As I reflect upon my life as a Black lawyer and judge in Colorado 50 years after graduating from the University of Colorado Law School, I realize that not since the civil rights movement have we lived in such a momentous time in history. Victor Hugo wrote that "nothing is more powerful than an idea whose time has come." The deaths of George Floyd and Rayshard Brooks at the hands of police officers who have sworn to serve and protect have become a catalyst—a global wake-up call for justice. But, as the protests diminish, we risk that the potential for change may become just another footnote in history, once again leaving the African American as the only Black person in the room.
I recall how, in 1969, The Denver Post featured photographs of me and the three other recipients of internships with the Denver District Attorney’s Office as we proudly raised our hands to defend the constitutions of Colorado and the United States. I was the only Black person in the room.
At the time, I had an Afro the size of an official NBA basketball. The next week I received a newspaper clipping with an anonymous note that stated, “This hairdo is a disgrace to you, your school, and certainly the D.A.’s office.” The same scenario was repeated the next year when I was hired as a deputy Denver district attorney. This time the condemnation was written by a justice of the Colorado Supreme Court. Make no mistake, had my hairstyle conformed to what was considered proper for a Black man in the 1970s, they would have found some other reason to point out the only Black person in the room.
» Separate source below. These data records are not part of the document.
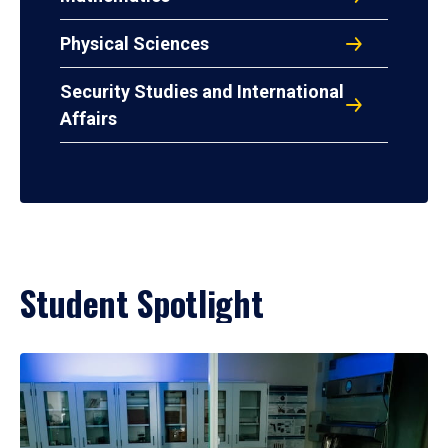
Physical Sciences
Security Studies and International
Affairs
Student Spotlight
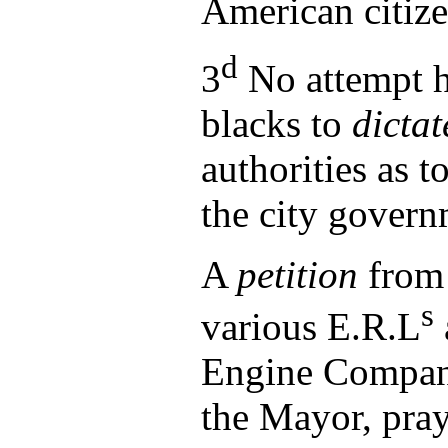
American citiz
d
3
No attempt h
blacks to
dictat
authorities as t
the city govern
A
petition
from 
s
various E.R.L
Engine Compani
the Mayor, pray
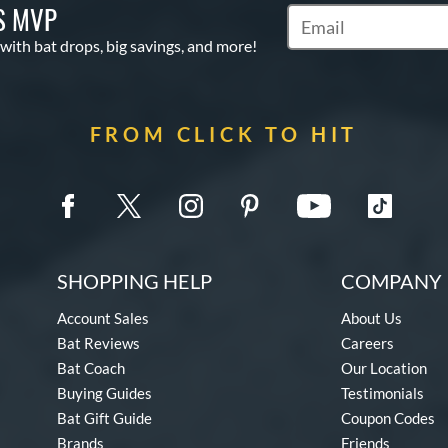
S MVP
Subscribe to Marketin
 with bat drops, big savings, and more!
FROM CLICK TO HIT
SHOPPING HELP
COMPANY 
Account Sales
About Us
Bat Reviews
Careers
Bat Coach
Our Location
Buying Guides
Testimonials
Bat Gift Guide
Coupon Codes
Brands
Friends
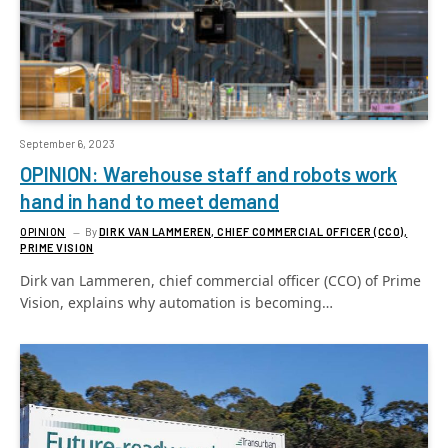
September 6, 2023
OPINION: Warehouse staff and robots work
hand in hand to meet demand
OPINION
By
DIRK VAN LAMMEREN, CHIEF COMMERCIAL OFFICER (CCO),
PRIME VISION
Dirk van Lammeren, chief commercial officer (CCO) of Prime
Vision, explains why automation is becoming…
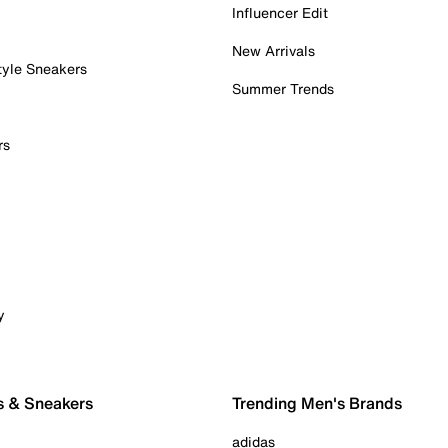
Influencer Edit
New Arrivals
tyle Sneakers
Summer Trends
rs
y
s & Sneakers
Trending Men's Brands
adidas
Being the only Black person in the room became commonplace for me in my 50 years as a Black Colorado lawyer:
- The only Black deputy district attorney in Colorado in 1970
- The only Black assistant U.S. attorney from 1974 to 1976
- The only Black member of the Denver Athletic Club in 1972
- The only Black member of the Denver Bar Association’s Board of Trustee in 1976
- The only Black member of the legal team to represent the Denver Baseball Stadium District in the building of Coors Field in 1990
- The only Black member of the Lowry Redevelopment Authority Board of Directors in 1996 in the conversion of Lowry Air Force Base to an urban residential complex
- The only Black person at a Colorado Bar Association Board of Governor’s meeting in 1997
- The first Black recipient in the history of the George Norlin Award in 2008, named after the former president of the university respected for his opposition to the KKK
- The first Black recipient of the Colorado Bar Association Award of Merit in its history in 2012
I have been fortunate to have been mentored and supported by respected men and women, white and nonwhite, yet I will continue to be the only Black person in the room until the University of Colorado Law School, its alumni, and its donors recognize that enrolling fewer than 10 Black students in a class constitutes "tokenism" and fails to impact systemic and social racism that has put the Black community centuries behind in its pursuit of equal employment and educational opportunities. At Harvard there are 60 Black students in its first-year class in 2020. Why is CU lagging so far behind? The Leaders in Law and Community (LILAC) fellowship provides full scholarship opportunities to Black and diverse students at Colorado Law. CU needs community, law firms, and corporate support to make LILAC and its other scholarships for diverse students a significant part of its action plan.
For 2020 to become a benchmark year—the year when a long-overdue idea has come—the University of Colorado Law School must take bold steps to eradicate the social and economic barriers and assure equal educational opportunities for Black men and women. Until I and people like me are no longer the only Black person in the room, incidents like the killings of George Floyd and Rayshard Brooks will continue to occur. Regretfully, those tragic incidents have become a regular and recurring part of my life experiences.
Judge Gary M. Jackson ('70) sits on the bench of Colorado’s 2nd Judicial District. He is a third-generation Coloradan and a pillar of the Colorado legal community who has worked in Colorado’s public sector, private sector, and the judiciary for 50 years.